Todas estas pessoas têm algo em comum: não apenas fazem algo que lhes faz mal, mas fazem e querem ser monitoradas. Querem que “o outro” cuide delas CONTANDO com sua sabotagem. É como se dissessem: “é sua obrigação cuidar de mim, prestar atenção em mim, garantir e meu bem-estar e vou fazer tudo para atrapalhar”.
Considerei classificar esse comportamento como infantil, mas isso é falso: a criança não sabota sadicamente a mãe. Sabota por não ter condições de avaliar racionalmente suas opções. Uma criança diabética fica revoltadíssima com a dieta imposta porque não é capaz de entender as bases da doença e nem de ter uma visão de longo prazo – crianças são imediatistas, não podem conceber o futuro longo.
De forma alguma eu critico quem opta por adotar um estilo de vida sabidamente letal. Conheci um cardiopata diagnosticado com uma desordem cardíaca congênita séria que fez isso. Era um homem apaixonado por o que hoje seria chamado de esportes de aventura, um sujeito que amava a vida intensa. Ao ser informado pelos médicos de que deveria mudar tudo isso, viver de forma muito moderada, sem tanta atividade e com alimentação e sono regrado, ele decidiu e informou os familiares: “decidi não mudar meu estilo de vida, de modo que esperem que eu tenha meu próximo infarto letal dentro de cerca de um ano.” Foi exatamente o que aconteceu e ele viveu e morreu feliz.

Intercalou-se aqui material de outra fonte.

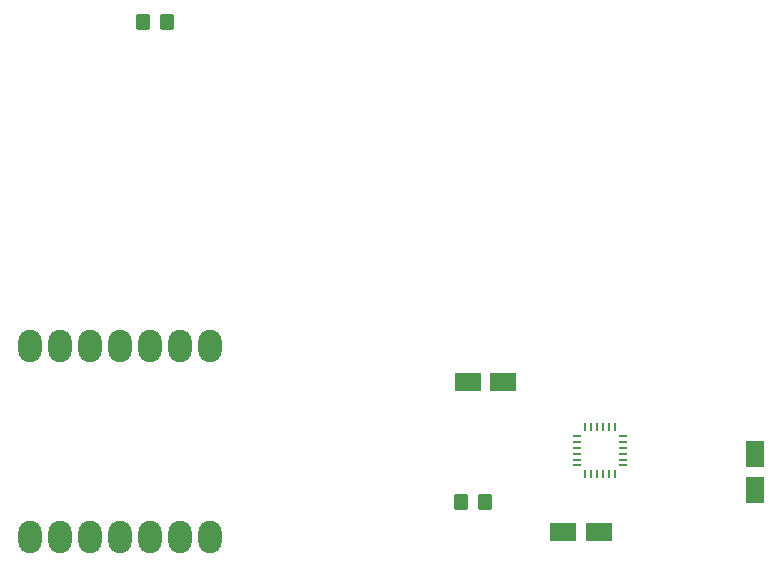
<source format=gbr>
%TF.GenerationSoftware,KiCad,Pcbnew,8.0.8*%
%TF.CreationDate,2025-02-09T22:20:03-08:00*%
%TF.ProjectId,techin514-final-project,74656368-696e-4353-9134-2d66696e616c,rev?*%
%TF.SameCoordinates,Original*%
%TF.FileFunction,Paste,Top*%
%TF.FilePolarity,Positive*%
%FSLAX46Y46*%
G04 Gerber Fmt 4.6, Leading zero omitted, Abs format (unit mm)*
G04 Created by KiCad (PCBNEW 8.0.8) date 2025-02-09 22:20:03*
%MOMM*%
%LPD*%
G01*
G04 APERTURE LIST*
G04 Aperture macros list*
%AMRoundRect*
0 Rectangle with rounded corners*
0 $1 Rounding radius*
0 $2 $3 $4 $5 $6 $7 $8 $9 X,Y pos of 4 corners*
0 Add a 4 corners polygon primitive as box body*
4,1,4,$2,$3,$4,$5,$6,$7,$8,$9,$2,$3,0*
0 Add four circle primitives for the rounded corners*
1,1,$1+$1,$2,$3*
1,1,$1+$1,$4,$5*
1,1,$1+$1,$6,$7*
1,1,$1+$1,$8,$9*
0 Add four rect primitives between the rounded corners*
20,1,$1+$1,$2,$3,$4,$5,0*
20,1,$1+$1,$4,$5,$6,$7,0*
20,1,$1+$1,$6,$7,$8,$9,0*
20,1,$1+$1,$8,$9,$2,$3,0*%
G04 Aperture macros list end*
%ADD10R,0.280000X0.790000*%
%ADD11R,0.790000X0.280000*%
%ADD12RoundRect,1.000000X0.000010X-0.375000X0.000010X0.375000X-0.000010X0.375000X-0.000010X-0.375000X0*%
%ADD13RoundRect,0.250000X-0.350000X-0.450000X0.350000X-0.450000X0.350000X0.450000X-0.350000X0.450000X0*%
%ADD14R,1.600000X2.200000*%
%ADD15R,2.200000X1.600000*%
G04 APERTURE END LIST*
D10*
%TO.C,U3*%
X116120000Y-97840000D03*
X115620000Y-97840000D03*
X115120000Y-97840000D03*
X114620000Y-97840000D03*
X114120000Y-97840000D03*
X113620000Y-97840000D03*
D11*
X112900000Y-98560000D03*
X112900000Y-99060000D03*
X112900000Y-99560000D03*
X112900000Y-100060000D03*
X112900000Y-100560000D03*
X112900000Y-101060000D03*
D10*
X113620000Y-101780000D03*
X114120000Y-101780000D03*
X114620000Y-101780000D03*
X115120000Y-101780000D03*
X115620000Y-101780000D03*
X116120000Y-101780000D03*
D11*
X116840000Y-101060000D03*
X116840000Y-100560000D03*
X116840000Y-100060000D03*
X116840000Y-99560000D03*
X116840000Y-99060000D03*
X116840000Y-98560000D03*
%TD*%
D12*
%TO.C,U1*%
X81899250Y-107142500D03*
X79359250Y-107142500D03*
X76819250Y-107142500D03*
X74279250Y-107142500D03*
X71739250Y-107142500D03*
X69199250Y-107142500D03*
X66659250Y-107142500D03*
X81899250Y-90977500D03*
X79359250Y-90977500D03*
X76819250Y-90977500D03*
X74279250Y-90977500D03*
X71739250Y-90977500D03*
X69199250Y-90977500D03*
X66659250Y-90977500D03*
%TD*%
D13*
%TO.C,R2*%
X103140000Y-104140000D03*
X105140000Y-104140000D03*
%TD*%
%TO.C,R1*%
X76200000Y-63500000D03*
X78200000Y-63500000D03*
%TD*%
D14*
%TO.C,C3*%
X128040000Y-100100000D03*
X128040000Y-103100000D03*
%TD*%
D15*
%TO.C,C2*%
X111760000Y-106680000D03*
X114760000Y-106680000D03*
%TD*%
%TO.C,C1*%
X106680000Y-93980000D03*
X103680000Y-93980000D03*
%TD*%
M02*

</source>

A história é cheia de exemplos de atletas diagnosticados com condições letais que preferem sua identidade intacta e morrer cedo do que prolongar vidas vegetativas. Esses, admiro profundamente.
Aqueles outros, os algozes sádicos de parentes e familiares obrigados a cuidar deles a despeito de sua permanente sabotagem, merecem minha irritação e ressentimento.